In vitro expanded organoids from single epithelial cells give rise to endocrine and duct cells when grafted in vivo in a developing pancreas. (A–F) Pancreas organoid cultures were derived from CAG^eGFP+ mice or ECad^CFP+ mice as described in Figure 3 and Supplementary Figure S3. The cultures were clonally expanded in vitro for 4–6 passages before dissociation into single cells. Dissociated eGFP⁺ or ECad^CFP+ cells were re-aggregated with WT embryonic E13 mouse (B, C) or E14 rat (D, E) pancreas. The re-aggregates were kept on a filter membrane O/N and then grafted under the kidney capsule of nude mice. The grafts were harvested and analysed 2–3 weeks after. The re-aggregates consistently grew and gave rise to pancreatic tissue, as illustrated in Supplementary Figure S7A. (A) Schematic representation of the pancreatic morphogenetic assay. (B) Representative confocal microscopy image showing incorporation of eGFP⁺ cells (green) into pancytokeratin⁺ (CK, red) pancreatic duct structures; these eGFP⁺ cells also express low levels of PDX1 (blue). Other eGFP⁺ cells (white arrow) aggregated in islet-like structures near the ducts, downregulated CK and expressed high levels of PDX1 (blue). Scale bar: 35 μm. (C) Confocal microscopy demonstrates that cultured eGFP⁺ (green) cells differentiate into beta cells and express both synaptophysin (SYP, red) and insulin (INS, blue). Scale bar: 20 μm. (D) Confocal microscopy image illustrating mouse Insulin⁺ Cpeptide⁺ (INS⁺Cppt⁺) cells derived from ECad^CFP+-grafted cells.
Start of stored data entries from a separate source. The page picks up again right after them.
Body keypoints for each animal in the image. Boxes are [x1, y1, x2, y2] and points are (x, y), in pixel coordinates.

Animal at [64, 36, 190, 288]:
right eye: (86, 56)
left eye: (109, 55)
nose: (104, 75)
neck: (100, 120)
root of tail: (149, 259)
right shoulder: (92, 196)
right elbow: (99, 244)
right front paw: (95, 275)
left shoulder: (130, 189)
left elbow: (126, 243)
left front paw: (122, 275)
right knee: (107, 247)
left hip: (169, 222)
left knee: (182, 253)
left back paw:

Note that the INS⁺Cppt⁺ cells are incorporated into an embryonic rat pancreas, where rat INS⁺ cells are negative for mouse-specific Cppt staining (dotted line). Scale bar: 30 μm. (E) High magnification of an ECad⁺INS⁺Cppt⁺-grafted cell (D) that displays CFP membrane localization and cytoplasmic staining for INS and mouse Cppt. Scale bar: 20 μm. (F) Histogram showing the average quantification of differentiation of eGFP⁺ cells engrafted into each re-aggregate under the kidney capsule. Endocrine (SYP⁺), Insulin (INS⁺), duct cells (CK⁺); others: cells expressing neither duct nor endocrine markers. Average number/graft ±s.e.m. n=11 grafts from six independent cultures.

Figure 7

In vitro expanded organoids give rise to Glucagon (GCG) and Somatostatin (SST) mono-hormonal cells in vivo. Pancreas organoid cultures derived from sorted eGFP⁺ cells and expanded for at least 2 months in culture were grafted as described in Figure 6. Two weeks after transplantation, the kidney grafts were harvested and the grafted eGFP⁺ cells were evaluated for the expression of glucagon (GCG) and Somatostatin (SST). (A, B) Representative images illustrating that eGFP⁺ cells (green) differentiate towards GCG⁺ (A) or SST⁺ (B) cells in vivo. Note that both Gcg⁺ and SST⁺ cells do not express INS (insulin, blue), indicating that the organoid-derived eGFP⁺ cells have fully differentiated into mono-hormonal cells in vivo. Scale bars=20 μm.